Поляки и литовцы в армии Наполеона — страница 28 из 52

Давыдов, как пишет далее, «удостоверился, что господин Попов не только не исполнял должности мэра, но даже скрывался с семьею своею в лесах во время властвования в сем краю неприятеля. Видя невинность сего чиновника, я поручил ему временное управление городом и велел открыть магистрат по‑прежнему. Истинного же мэра отыскал и отослал в главную квартиру с описанием его неистовств с русскими пленными и лихоимства с жителями».

Как мы видим, Давыдов не столь скор на публичную расправу, даже когда в его руки попал действительно изверг.


В учебниках советского времени все предельно ясно о войне 1812 г. Пришли захватчики‑французы, их слегка побил Кутузов под Бородино, затем началась война Отечественная – то есть, поднялся весь народ и перебил захватчиков вилами, косами да топорами. Получалась слишком блеклая палитра, не доставало красок, которыми можно изобразить реальную жизнь.
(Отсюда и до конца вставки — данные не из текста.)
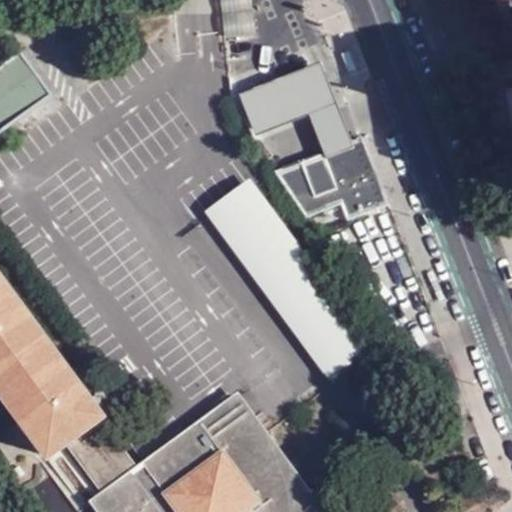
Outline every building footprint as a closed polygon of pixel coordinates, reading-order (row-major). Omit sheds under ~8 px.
[(221,0),(225,36),(256,33),(252,0),(221,0)] [(0,126),(49,92),(17,50),(0,62),(0,126)] [(308,114),(337,103),(320,58),(236,91),(254,135),(308,114)] [(323,152),(351,140),(337,103),(308,114),(323,152)] [(390,203),(363,134),(351,140),(323,152),(276,170),(307,216),(340,203),(347,219),(390,203)] [(257,342),(187,232),(208,218),(207,204),(232,188),(229,150),(199,152),(213,173),(197,174),(190,164),(177,172),(179,199),(160,200),(151,186),(170,174),(156,153),(98,157),(107,171),(104,173),(105,186),(205,343),(204,331),(242,389),(260,388),(274,410),(326,377),(294,328),(274,341),(257,342)] [(364,344),(248,183),(214,208),(329,370),(364,344)] [(65,443),(98,419),(0,282),(0,398),(25,433),(28,431),(44,454),(65,443)] [(326,511),(237,392),(199,420),(267,511),(326,511)] [(132,466),(98,419),(65,443),(98,490),(132,466)] [(267,511),(199,420),(88,502),(95,511),(267,511)]
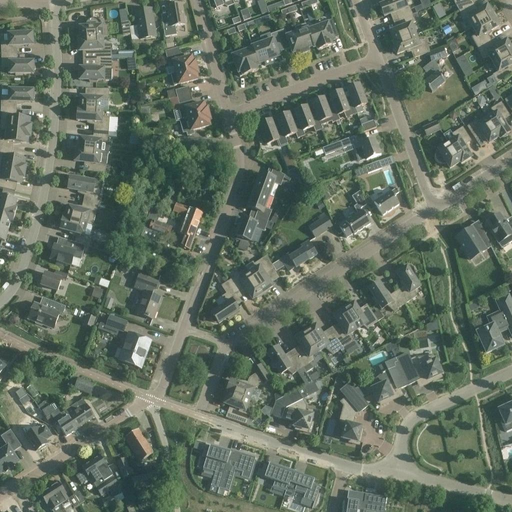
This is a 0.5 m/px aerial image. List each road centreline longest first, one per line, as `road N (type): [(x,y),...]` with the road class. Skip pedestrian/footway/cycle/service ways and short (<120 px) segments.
road 1 (residential): [(198,416),(227,345),(434,209)]
road 2 (residential): [(0,303),(25,258),(52,153),(53,2)]
road 3 (residential): [(150,399),(161,388),(238,177),(228,114)]
road 4 (residential): [(0,496),(150,399)]
road 5 (residential): [(399,475),(410,420),(511,373)]
road 6 (residential): [(434,209),(378,57)]
road 7 (residential): [(228,114),(378,57)]
road 8 (residential): [(209,420),(344,466)]
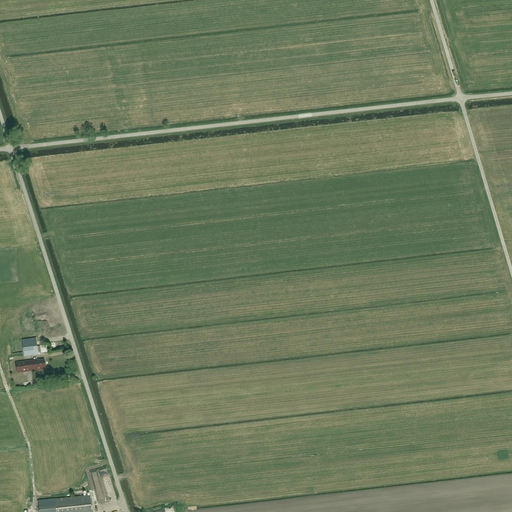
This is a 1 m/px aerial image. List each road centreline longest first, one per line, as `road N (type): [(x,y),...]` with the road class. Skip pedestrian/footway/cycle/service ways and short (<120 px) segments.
road 1 (unclassified): [(9,148),(460,97)]
road 2 (unclassified): [(126,511),(9,148)]
road 3 (unclassified): [(511,273),(460,97)]
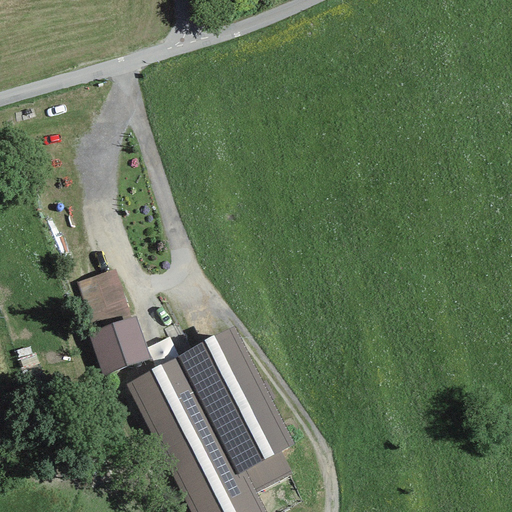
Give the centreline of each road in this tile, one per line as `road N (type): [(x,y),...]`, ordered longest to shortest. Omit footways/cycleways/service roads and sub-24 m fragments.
road 1 (residential): [(190,43),(0,101)]
road 2 (residential): [(310,0),(190,43)]
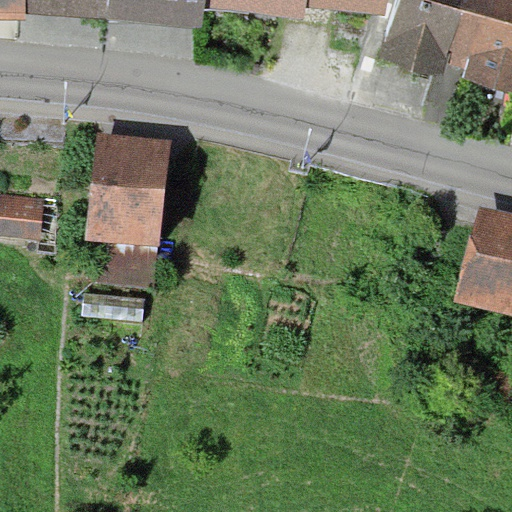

Все понятно, но в то же время, многое смущало: Наполеон слишком похож на Иванушку‑дурачка – привел армию и дал преспокойно ее перебить, а народ подозрительно единодушный – так не бывает – взял дубину и дружно всех французов переколотил. Ибо мы, родившиеся в СССР, знаем цену единодушия. Но… после долгих поисков, после десятков (если не сотен) прочитанных мемуаров разноязыких участников войны 1812 г. с удивлением убеждаемся, что весь народ с поразительным единодушием поднялся против захватчиков. Если в войну 1941–1945 гг. число предателей доходило до миллиона – то есть целое море, то их количество в войне с Наполеоном оказалось только ничтожной каплей.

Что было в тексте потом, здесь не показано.